The exclusion criteria were as follows:

  1. 1.

    Studies were in other languages.

  2. 2.

    Studies focused on other lesions, such as oral leukoplakia, ulcers.

  3. 3.

    Studies didn’t use narrow band imaging or had no pathological results.

  4. 4.

    Studies did not have available data.

  5. 5.

    Studies were other research types, such as reviews, case reports, letters.

Data extraction

Two authors independently extracted the following data: the name of first author, year of publication, country, publication (full text or abstract), number of patients, number of lesions, patients’ characteristics (mean year, sex ratio), characteristics of narrow band imaging (magnification, high definition, endoscopy system, real time), endoscopists, pathologists, outcome data (TP, FP, FN, TN or sensitivity, specificity, PPV, NPV), and study design (prospective, RCTs, or retrospective). Extracted data were imported to a standard Excel (Microsoft Office). If there were any disagreements, the two authors would discuss and reach a consensus.

Qualitative assessment

We used the Quality Assessment of Diagnostic Accuracy Studies (QUADAS) tool to assess risk of bias, applicability and reporting quality1,2,3. Each of the 14 items included in the original QUADAS tool is rated as “yes”, “no”, or “unclear”, with “yes” representing a positive outcome. The majority of the items (items 3, 4, 5, 6, 7, 10, 11, 12 and 14) is related to bias, with only two items related to variability (items 1 and 2) and the quality of reporting (items 8, 9 and 13), respectively1. Two independent authors performed and crosschecked the quality assessment.

Statistical analysis

We estimated the pooled sensitivity, specificity, positive likelihood ratio (PLR), negative likelihood ratio (NLR) and diagnostic OR with corresponding 95%CI by a fixed effect model (Mantel-Haenszel method) when homogeneity was fine or a random effect model (DerSimonian-Laird method) when heterogeneity was significant, to indicate the accuracy of NBI in the diagnosis of benign and malignant tumors51. Besides, the summary receiver operating characteristic (SROC) curve was constructed as described by Moses et al.18 to show the results. The areas under the curve (AUC) were calculated to assess the diagnostic accuracy of NBI for the benign and malignant tumors.

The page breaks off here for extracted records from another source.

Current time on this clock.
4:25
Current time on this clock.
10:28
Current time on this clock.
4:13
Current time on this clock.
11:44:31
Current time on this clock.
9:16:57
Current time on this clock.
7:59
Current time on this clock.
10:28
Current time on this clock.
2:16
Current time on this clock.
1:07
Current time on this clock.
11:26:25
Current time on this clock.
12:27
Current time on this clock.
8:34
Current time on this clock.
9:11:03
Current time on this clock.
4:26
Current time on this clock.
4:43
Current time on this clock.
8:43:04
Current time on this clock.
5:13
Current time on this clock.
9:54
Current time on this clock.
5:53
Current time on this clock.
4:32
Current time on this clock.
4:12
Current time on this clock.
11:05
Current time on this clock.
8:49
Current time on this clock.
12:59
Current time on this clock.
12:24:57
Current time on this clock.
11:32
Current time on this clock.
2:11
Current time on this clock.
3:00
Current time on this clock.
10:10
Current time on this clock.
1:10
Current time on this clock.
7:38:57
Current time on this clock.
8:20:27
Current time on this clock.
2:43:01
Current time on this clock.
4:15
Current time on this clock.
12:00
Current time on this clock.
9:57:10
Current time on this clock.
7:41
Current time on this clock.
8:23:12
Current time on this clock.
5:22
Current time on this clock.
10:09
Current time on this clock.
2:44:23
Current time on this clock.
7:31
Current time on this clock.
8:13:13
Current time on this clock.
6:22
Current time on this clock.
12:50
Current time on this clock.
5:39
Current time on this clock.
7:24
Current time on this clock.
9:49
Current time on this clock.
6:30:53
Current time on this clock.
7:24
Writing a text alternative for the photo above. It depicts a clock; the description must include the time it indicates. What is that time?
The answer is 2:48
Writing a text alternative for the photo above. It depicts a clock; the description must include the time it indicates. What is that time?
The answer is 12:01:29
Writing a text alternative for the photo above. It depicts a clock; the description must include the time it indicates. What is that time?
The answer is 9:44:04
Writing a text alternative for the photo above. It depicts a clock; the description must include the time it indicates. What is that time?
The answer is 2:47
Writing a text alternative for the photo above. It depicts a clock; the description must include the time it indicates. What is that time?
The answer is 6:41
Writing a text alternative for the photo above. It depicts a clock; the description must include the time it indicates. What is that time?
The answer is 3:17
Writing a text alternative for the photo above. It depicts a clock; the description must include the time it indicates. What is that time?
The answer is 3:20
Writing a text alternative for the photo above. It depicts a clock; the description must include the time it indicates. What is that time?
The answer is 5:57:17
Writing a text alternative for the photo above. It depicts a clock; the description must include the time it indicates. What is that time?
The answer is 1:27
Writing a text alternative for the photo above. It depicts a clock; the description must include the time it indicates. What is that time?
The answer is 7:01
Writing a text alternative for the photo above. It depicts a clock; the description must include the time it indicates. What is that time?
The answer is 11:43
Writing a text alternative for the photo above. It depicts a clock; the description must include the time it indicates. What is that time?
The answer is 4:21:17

We calculated Spearman correlation coefficient to analyze diagnostic threshold. If there was no threshold effect, we pooled these sample statistics directly. If there was threshold effect, we employed fit SROC curve and calculated the AUC and Q statistic. Besides, we used the inconsistency index (I2) to manifest the percentage variability attributable to heterogeneity. If the I2 value >50%, it demonstrates substantial heterogeneity. To investigate the potential sources, we performed subgroup analysis and meta-regression analysis to assess the effects of different locations, type of assessment (real-time vs post-procedure), magnification, high definition, and type of endoscope system.

Publication bias was assessed by Deeks’ funnel plot asymmetry test, with p > 0.05 representing no significant publication bias52. All statistical analysis were performed by using Meta-DiSc statistical software version 1.4 and STATA version 12.0.

Data availaility

All the data we get was from public sources.